### Dataset:
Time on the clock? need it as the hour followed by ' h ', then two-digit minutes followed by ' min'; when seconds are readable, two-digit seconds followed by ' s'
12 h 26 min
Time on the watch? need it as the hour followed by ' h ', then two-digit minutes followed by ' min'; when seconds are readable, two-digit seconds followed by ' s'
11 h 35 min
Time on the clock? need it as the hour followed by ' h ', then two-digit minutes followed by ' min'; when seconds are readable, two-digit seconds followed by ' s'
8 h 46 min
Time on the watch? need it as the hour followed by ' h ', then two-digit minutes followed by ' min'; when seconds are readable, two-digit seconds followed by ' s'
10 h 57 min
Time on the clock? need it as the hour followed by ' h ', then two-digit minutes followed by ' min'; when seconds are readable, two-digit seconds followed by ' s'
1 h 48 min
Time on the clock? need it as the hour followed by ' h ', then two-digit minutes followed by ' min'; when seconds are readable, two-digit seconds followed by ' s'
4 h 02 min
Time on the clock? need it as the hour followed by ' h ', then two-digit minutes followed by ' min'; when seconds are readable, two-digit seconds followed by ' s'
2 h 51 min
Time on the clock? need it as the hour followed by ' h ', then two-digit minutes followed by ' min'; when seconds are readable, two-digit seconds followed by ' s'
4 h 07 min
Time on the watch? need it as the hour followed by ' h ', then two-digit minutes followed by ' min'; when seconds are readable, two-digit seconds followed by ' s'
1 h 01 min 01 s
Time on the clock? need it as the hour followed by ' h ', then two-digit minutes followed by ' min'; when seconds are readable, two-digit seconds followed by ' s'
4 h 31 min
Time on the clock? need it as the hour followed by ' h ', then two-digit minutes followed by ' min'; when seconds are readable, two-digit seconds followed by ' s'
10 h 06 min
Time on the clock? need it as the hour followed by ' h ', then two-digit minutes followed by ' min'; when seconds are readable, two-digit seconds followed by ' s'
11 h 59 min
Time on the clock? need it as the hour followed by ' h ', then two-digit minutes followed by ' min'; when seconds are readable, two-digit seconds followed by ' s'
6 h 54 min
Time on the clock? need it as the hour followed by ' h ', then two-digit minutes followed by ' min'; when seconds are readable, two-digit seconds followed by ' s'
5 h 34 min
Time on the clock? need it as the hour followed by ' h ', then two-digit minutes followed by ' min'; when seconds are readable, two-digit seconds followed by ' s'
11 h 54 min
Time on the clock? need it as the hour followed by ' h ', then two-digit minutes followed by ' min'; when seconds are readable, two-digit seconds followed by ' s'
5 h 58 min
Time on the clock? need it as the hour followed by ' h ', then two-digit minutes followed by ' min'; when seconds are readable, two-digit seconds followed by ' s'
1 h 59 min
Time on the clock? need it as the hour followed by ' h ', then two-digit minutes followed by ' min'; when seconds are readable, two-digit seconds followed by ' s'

### Given problem:
Copy every one of the records above, word for word.

### Correct answer:
Time on the clock? need it as the hour followed by ' h ', then two-digit minutes followed by ' min'; when seconds are readable, two-digit seconds followed by ' s'
12 h 26 min
Time on the watch? need it as the hour followed by ' h ', then two-digit minutes followed by ' min'; when seconds are readable, two-digit seconds followed by ' s'
11 h 35 min
Time on the clock? need it as the hour followed by ' h ', then two-digit minutes followed by ' min'; when seconds are readable, two-digit seconds followed by ' s'
8 h 46 min
Time on the watch? need it as the hour followed by ' h ', then two-digit minutes followed by ' min'; when seconds are readable, two-digit seconds followed by ' s'
10 h 57 min
Time on the clock? need it as the hour followed by ' h ', then two-digit minutes followed by ' min'; when seconds are readable, two-digit seconds followed by ' s'
1 h 48 min
Time on the clock? need it as the hour followed by ' h ', then two-digit minutes followed by ' min'; when seconds are readable, two-digit seconds followed by ' s'
4 h 02 min
Time on the clock? need it as the hour followed by ' h ', then two-digit minutes followed by ' min'; when seconds are readable, two-digit seconds followed by ' s'
2 h 51 min
Time on the clock? need it as the hour followed by ' h ', then two-digit minutes followed by ' min'; when seconds are readable, two-digit seconds followed by ' s'
4 h 07 min
Time on the watch? need it as the hour followed by ' h ', then two-digit minutes followed by ' min'; when seconds are readable, two-digit seconds followed by ' s'
1 h 01 min 01 s
Time on the clock? need it as the hour followed by ' h ', then two-digit minutes followed by ' min'; when seconds are readable, two-digit seconds followed by ' s'
4 h 31 min
Time on the clock? need it as the hour followed by ' h ', then two-digit minutes followed by ' min'; when seconds are readable, two-digit seconds followed by ' s'
10 h 06 min
Time on the clock? need it as the hour followed by ' h ', then two-digit minutes followed by ' min'; when seconds are readable, two-digit seconds followed by ' s'
11 h 59 min
Time on the clock? need it as the hour followed by ' h ', then two-digit minutes followed by ' min'; when seconds are readable, two-digit seconds followed by ' s'
6 h 54 min
Time on the clock? need it as the hour followed by ' h ', then two-digit minutes followed by ' min'; when seconds are readable, two-digit seconds followed by ' s'
5 h 34 min
Time on the clock? need it as the hour followed by ' h ', then two-digit minutes followed by ' min'; when seconds are readable, two-digit seconds followed by ' s'
11 h 54 min
Time on the clock? need it as the hour followed by ' h ', then two-digit minutes followed by ' min'; when seconds are readable, two-digit seconds followed by ' s'
5 h 58 min
Time on the clock? need it as the hour followed by ' h ', then two-digit minutes followed by ' min'; when seconds are readable, two-digit seconds followed by ' s'
1 h 59 min
Time on the clock? need it as the hour followed by ' h ', then two-digit minutes followed by ' min'; when seconds are readable, two-digit seconds followed by ' s'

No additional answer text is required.